Speaking at the R200 conference yesterday, organised by BigHospitality’s sister publication Restaurant magazine, Johnson said a reduction in VAT is key to unlocking the industry’s growth potential.
By taking example from the French and Irish hospitality industries, each of which has reduced VAT to 5.5 per cent and 9 per cent respectively, the UK could boost tourism, create jobs and increase government tax revenues, Johnson claimed.
“Supermarkets and shops selling uncooked food and drink pay no VAT but restaurants pay 20 per cent,” he said. “This is inequitable and unfair, and we should lobby as an industry, as a group of professionals together, to get this rate cut as they have successfully done in France and Ireland.
“It has been shown to work abroad and can make us a much more competitive industry. We should all be contacting our MPs and the media to push for this to happen now.”
While the industry is largely in agreement for a reduced level of VAT, Johnson, who has stakes in Giraffe, Feng Sushi and Patisserie Valerie, criticised the UK’s larger restaurant chains for their perceived lack of interest in the campaign.
“They are mad. For us there can only be an upside in winning this. We’re already paying 20 per cent VAT so if we lose, what have we lost really? The chains have got the resources and must be prepared to put pressure on the politicians and civil servants and insist they act.”
A single voice
His remarks come just weeks after Jacques Borel, the man behind the 5.5 per cent VAT cut for restaurants and pubs in France, predicted a targeted reduction in VAT could be achieved in Britain by 2014.
At the time he claimed such a reduction would only occur if all sectors of the industry pulled together to lobby the government before the next general election is called.
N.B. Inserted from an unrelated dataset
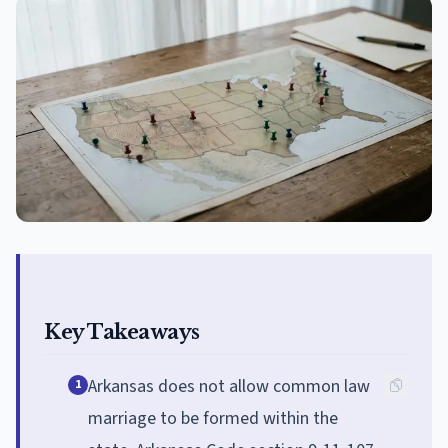
Key Takeaways
Arkansas does not allow common law
1
marriage to be formed within the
Ufi Ibrahim, chief executive of the British Hospitality Association, told delegates at the R200 conference that price impact research conducted by Deloitte along with 28 global case studies of the positive effect of reduced VAT, had been presented to government.
“We had a meeting with the Treasury two weeks ago with the model to understand their concerns,” she said. “We want to push them to reach a decision in less than five years. It took 42 years in France and we hope it wont take that long here. We’re pushing very hard and we have our foot in the door. That process is a significant step because in the past the door has always been shut.”